Author: Utkarsh Bhatnagar

Hard

# EXPLANATION:

Solution:

1. Generate all possible pair combinations for A,B and C,D.

2. Assume each array has length n, we will have two arrays, each with length n^2. We call it Merge1 and Merge2.

3. Sort one of our Merge array, let’s say Merge2.

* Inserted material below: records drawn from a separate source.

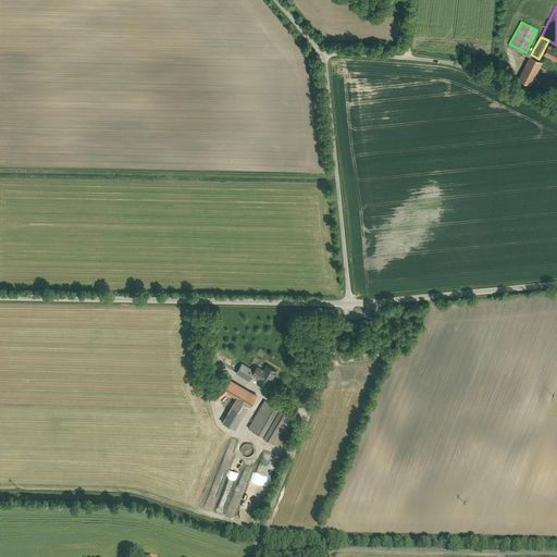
[(556,50),(546,45),(542,53),(556,61),(556,50)]
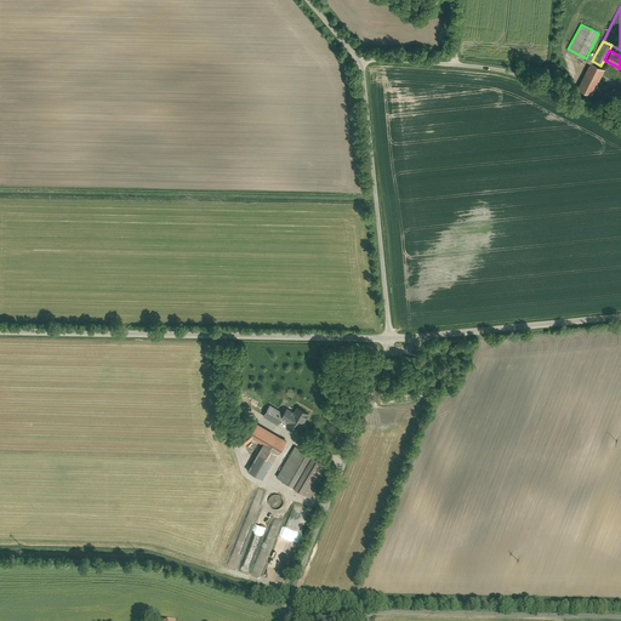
[(592,61),(596,53),(590,51),(586,58),(592,61)]
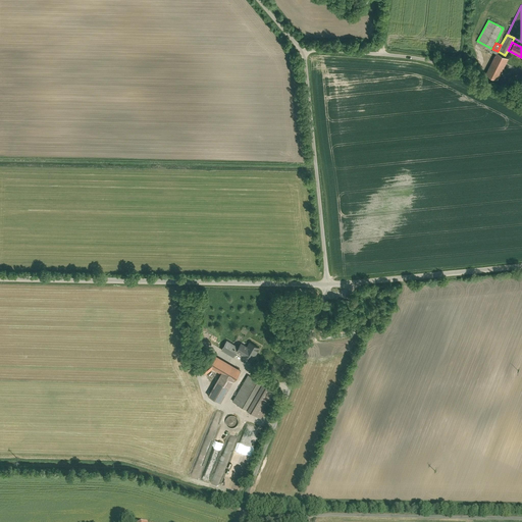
[(497,52),(485,72),(497,79),(508,58),(497,52)]
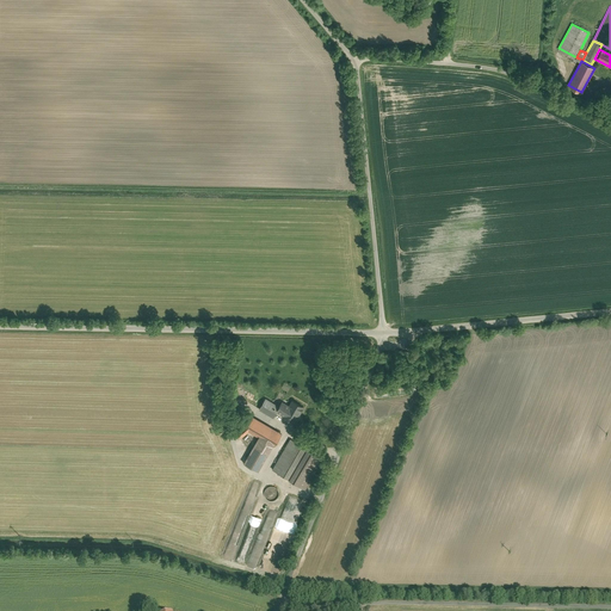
[(294,423),(303,405),(294,400),(290,407),(282,402),(279,406),(265,397),(258,408),(273,418),(277,413),(294,423)]
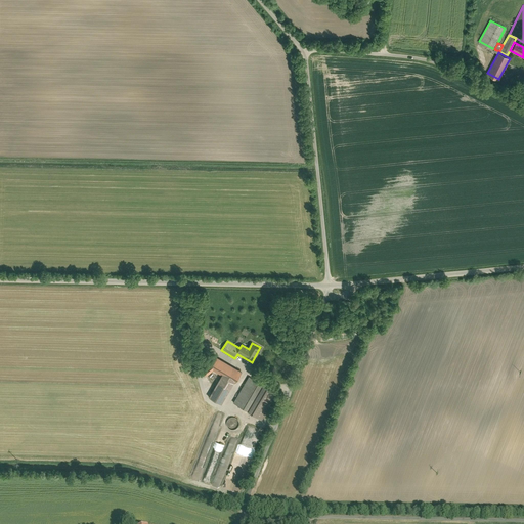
[(222,376),(211,397),(222,403),(241,372),(217,357),(211,366),(203,372),(207,376),(214,372),(222,376)]
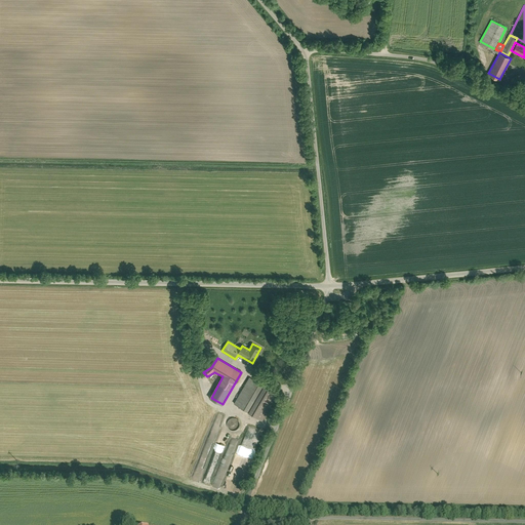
[(249,377),(236,403),(263,419),(277,394),(249,377)]
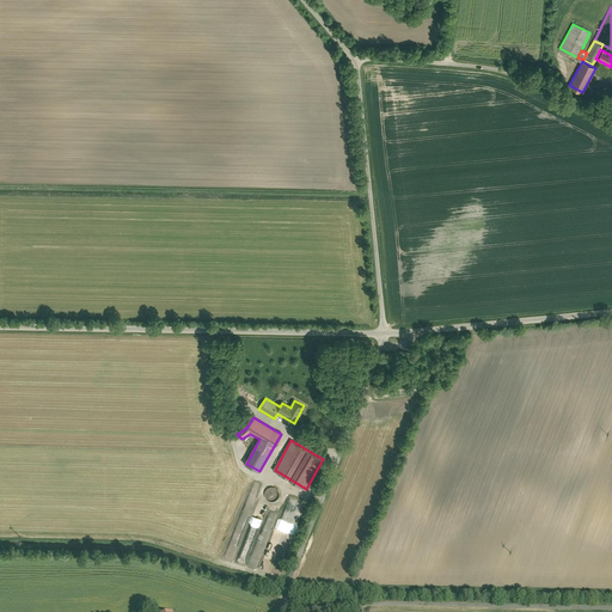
[(269,501),(280,499),(277,487),(265,489),(269,501)]
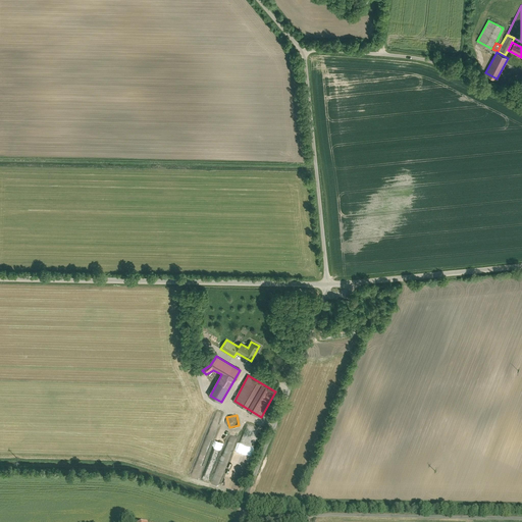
[(226,432),(221,430),(204,479),(207,480),(214,461),(215,462),(226,432)]
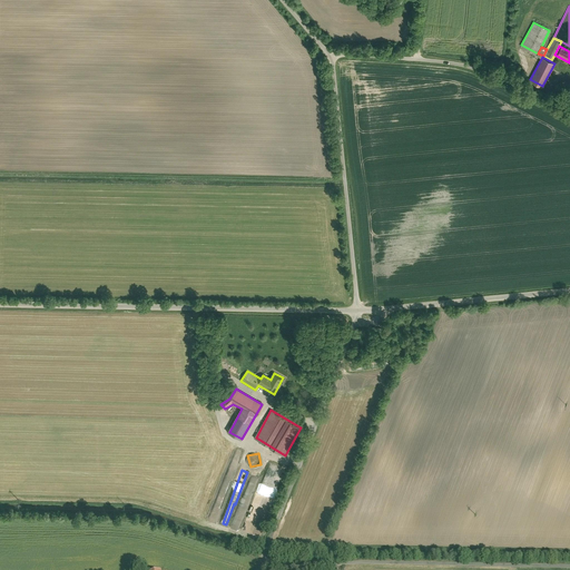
[(213,504),(209,513),(218,517),(222,508),(213,504)]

4. Iterate the non-sort Merge1 array, for each its element, we want to find how many element from Merge2 can pair it up with sum less than or equal to target. We can do a binary search on it.

Time Complexity:

O(n^2) as we have a 2 Merge array. Each one will have at most O(n^2) elements.

# SOLUTION:

Setter's Solution 1(C++)
#include <bits/stdc++.h>
using namespace std;

int BinarySearch(vector<int> &v, int target) {
int ans = -1, l = 0, r = v.size() - 1;
while (l <= r) {
int mid = l + (r - l) / 2;
if (v[mid] <= target) {
ans = mid;
l = mid + 1;
}
else {
r = mid - 1;
}
}
return ans + 1;
}
int solve(vector<int>& A, vector<int>& B, vector<int>& C, vector<int>& D, int target) {
//merging A and B(making all possible combination of a[i]+b[j]) similarly with C and D
vector<int> merge1, merge2;
for (auto i : A) {
for (auto j : B)
merge1.push_back(i + j);
}
for (auto i : C) {
for (auto j : D)
merge2.push_back(i + j);
}
sort(merge2.begin(), merge2.end());
int count = 0;
for (auto i : merge1) {
if (target >= i)
count += BinarySearch(merge2, target - i);
}
return count;
}